Mexico

Aeroméxico to expand flights out of CDMX Felipe Ángeles airport

Mexican airline Aeroméxico plans to significantly increase flights from Mexico City’s Felipe Ángeles International Airport (AIFA), allowing it to grow its total operations at the airport by 40%.

Which flights will move to AIFA and when?

The daily service to Manzanillo, Colima, will now move to AIFA. (Tomzap)

Starting Oct. 5, the airline will move seven weekly flights to Colima and 14 to Durango from the Mexico City International Airport (AICM) to AIFA. It will also add two new routes to León and Aguascalientes, each with seven flights a week.

This will bring Aeroméxico’s total destinations served from AIFA to 13 – including Acapulco, Cancún, Guadalajara, Monterrey, Mérida, Oaxaca, Puerto Vallarta, Veracruz and an international route to Houston, Texas. 

The change will increase capacity from 88,120 to 120,000 seats per month, allowing the airline to capitalize on growing demand for flights in the region.

A sign of more growth to come for AIFA

The Felipe Ángeles International Airport in April 2022, shortly after its inauguration.
Uptake at AIFA has been slower than hoped, but the restoration of Mexico’s Category 1 aviation safety rating by the U.S. FAA is expected to increase routes out of the airport. (Wikimedia Commons/ProtoplasmaKid)

This demand is expected to increase since the U.S. Federal Aviation Administration (FAA) reinstated Mexico’s Category 1 aviation safety rating last Thursday. The rating was downgraded to Category 2 in May 2021, after Mexico was found not to meet safety standards set by the International Civil Aviation Organization (ICAO).

As a result of the downgrade, Mexico had been unable to add new routes to the United States and U.S. airlines were barred from selling seats on flights operated by Mexican airlines for the last two years, inhibiting growth at AIFA. 

Built on the site of the Santa Lucía air base north of Mexico City, AIFA opened in March 2022. One of President Andrés Manuel López Obrador’s signature projects, it was built to relieve pressure on AICM, which is the nation’s busiest airport, but also has suffered from failing infrastructure and saturation.  

The transfer of flights to AIFA has been slower than hoped.

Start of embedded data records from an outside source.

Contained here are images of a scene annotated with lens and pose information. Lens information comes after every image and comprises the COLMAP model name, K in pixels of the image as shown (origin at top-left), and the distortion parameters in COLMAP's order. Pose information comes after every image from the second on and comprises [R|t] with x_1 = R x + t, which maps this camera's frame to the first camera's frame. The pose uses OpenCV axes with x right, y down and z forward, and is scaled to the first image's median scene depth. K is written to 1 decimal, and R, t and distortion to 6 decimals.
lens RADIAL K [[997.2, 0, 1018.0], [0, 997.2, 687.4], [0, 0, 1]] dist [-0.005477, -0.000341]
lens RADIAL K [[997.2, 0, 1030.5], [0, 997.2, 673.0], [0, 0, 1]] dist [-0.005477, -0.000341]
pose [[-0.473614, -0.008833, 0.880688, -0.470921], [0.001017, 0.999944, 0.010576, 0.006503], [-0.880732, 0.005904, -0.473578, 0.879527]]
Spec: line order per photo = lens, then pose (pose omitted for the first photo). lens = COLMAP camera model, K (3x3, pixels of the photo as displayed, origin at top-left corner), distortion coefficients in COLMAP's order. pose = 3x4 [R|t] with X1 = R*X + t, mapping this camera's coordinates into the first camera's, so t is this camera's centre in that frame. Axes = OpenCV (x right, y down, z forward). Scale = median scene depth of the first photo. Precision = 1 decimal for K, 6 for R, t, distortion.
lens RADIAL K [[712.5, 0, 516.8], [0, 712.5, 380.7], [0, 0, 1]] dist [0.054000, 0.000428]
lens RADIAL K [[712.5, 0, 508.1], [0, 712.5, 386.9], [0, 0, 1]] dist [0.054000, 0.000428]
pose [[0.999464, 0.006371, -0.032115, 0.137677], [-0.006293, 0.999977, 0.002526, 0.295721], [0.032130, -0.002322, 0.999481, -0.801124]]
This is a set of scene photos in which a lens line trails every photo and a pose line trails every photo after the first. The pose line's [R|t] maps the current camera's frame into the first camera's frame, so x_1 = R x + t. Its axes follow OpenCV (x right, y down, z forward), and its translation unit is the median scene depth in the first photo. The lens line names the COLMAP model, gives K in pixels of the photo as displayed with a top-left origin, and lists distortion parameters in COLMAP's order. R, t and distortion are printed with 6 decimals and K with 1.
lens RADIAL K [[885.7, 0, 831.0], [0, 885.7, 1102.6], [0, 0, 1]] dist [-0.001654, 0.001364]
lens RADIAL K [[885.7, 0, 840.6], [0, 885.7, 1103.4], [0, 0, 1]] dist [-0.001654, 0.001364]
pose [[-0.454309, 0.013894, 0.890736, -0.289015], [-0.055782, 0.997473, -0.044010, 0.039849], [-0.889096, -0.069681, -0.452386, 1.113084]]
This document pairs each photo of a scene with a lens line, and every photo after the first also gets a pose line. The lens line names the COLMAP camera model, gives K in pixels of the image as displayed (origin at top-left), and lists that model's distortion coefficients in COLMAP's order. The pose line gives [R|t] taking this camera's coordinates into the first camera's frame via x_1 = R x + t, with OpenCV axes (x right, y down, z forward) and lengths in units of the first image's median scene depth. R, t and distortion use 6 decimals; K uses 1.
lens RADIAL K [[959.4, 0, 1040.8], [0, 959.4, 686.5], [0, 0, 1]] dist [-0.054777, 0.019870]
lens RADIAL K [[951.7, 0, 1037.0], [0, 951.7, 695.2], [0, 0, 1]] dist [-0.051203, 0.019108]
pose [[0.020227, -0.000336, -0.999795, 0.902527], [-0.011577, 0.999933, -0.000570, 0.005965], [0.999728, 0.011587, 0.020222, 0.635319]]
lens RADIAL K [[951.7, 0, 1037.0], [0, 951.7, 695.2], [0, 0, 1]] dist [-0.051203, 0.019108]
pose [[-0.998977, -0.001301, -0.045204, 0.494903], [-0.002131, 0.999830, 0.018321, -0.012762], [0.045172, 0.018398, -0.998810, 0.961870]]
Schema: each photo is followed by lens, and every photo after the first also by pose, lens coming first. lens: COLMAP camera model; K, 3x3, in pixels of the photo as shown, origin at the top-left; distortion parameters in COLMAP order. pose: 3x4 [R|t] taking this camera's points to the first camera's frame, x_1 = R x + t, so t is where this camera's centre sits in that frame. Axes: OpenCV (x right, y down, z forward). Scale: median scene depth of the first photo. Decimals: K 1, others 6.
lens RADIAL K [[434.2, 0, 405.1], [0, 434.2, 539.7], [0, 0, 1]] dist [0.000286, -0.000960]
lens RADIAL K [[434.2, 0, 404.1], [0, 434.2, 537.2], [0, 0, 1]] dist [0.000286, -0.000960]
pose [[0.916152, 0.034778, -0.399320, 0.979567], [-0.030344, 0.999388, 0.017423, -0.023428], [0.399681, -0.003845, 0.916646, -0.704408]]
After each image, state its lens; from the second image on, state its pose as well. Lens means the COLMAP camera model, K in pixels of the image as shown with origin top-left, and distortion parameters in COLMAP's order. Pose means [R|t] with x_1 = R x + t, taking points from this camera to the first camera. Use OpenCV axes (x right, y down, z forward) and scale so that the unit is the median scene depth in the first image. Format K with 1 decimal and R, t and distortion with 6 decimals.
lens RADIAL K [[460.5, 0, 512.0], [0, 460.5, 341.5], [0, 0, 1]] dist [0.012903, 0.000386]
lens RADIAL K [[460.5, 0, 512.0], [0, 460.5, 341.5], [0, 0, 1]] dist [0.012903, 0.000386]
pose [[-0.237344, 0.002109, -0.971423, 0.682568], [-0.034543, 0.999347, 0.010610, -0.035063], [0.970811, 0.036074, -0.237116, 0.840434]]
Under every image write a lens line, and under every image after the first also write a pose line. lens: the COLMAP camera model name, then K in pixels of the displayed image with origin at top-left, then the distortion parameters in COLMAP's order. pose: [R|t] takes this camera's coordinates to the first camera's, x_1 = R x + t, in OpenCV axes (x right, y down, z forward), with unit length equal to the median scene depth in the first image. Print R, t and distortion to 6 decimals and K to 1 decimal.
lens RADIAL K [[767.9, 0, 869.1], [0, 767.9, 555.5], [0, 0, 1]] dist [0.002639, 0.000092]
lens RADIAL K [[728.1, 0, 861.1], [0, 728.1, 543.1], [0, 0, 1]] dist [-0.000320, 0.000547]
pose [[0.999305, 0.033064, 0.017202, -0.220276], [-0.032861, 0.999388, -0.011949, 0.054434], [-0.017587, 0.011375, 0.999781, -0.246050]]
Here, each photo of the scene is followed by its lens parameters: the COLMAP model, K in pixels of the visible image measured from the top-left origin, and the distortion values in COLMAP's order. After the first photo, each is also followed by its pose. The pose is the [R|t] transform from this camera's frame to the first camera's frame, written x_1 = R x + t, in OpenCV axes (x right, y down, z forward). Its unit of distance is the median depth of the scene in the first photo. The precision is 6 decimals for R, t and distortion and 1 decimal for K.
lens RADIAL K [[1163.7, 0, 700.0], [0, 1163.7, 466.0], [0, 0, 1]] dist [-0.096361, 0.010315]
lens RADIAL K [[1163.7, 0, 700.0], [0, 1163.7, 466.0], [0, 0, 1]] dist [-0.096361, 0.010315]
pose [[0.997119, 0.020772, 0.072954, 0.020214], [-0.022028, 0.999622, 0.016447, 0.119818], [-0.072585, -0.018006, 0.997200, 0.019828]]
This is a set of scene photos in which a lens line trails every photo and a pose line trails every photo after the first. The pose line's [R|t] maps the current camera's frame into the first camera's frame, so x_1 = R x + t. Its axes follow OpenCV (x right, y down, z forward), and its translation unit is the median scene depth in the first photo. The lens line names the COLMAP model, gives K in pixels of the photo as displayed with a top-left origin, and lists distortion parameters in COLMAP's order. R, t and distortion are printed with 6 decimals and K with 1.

Last week, the federal government announced that it will postpone until January 2024 a decree passed in August to reduce operations in the AICM from 52 to 43 per hour over the winter season. However, the new military-run Mexicana airline is expected to begin operations out of AIFA later this year, flying to 20 national destinations, and the airport did see its best month of traffic yet in July, serving over 250,000 passengers.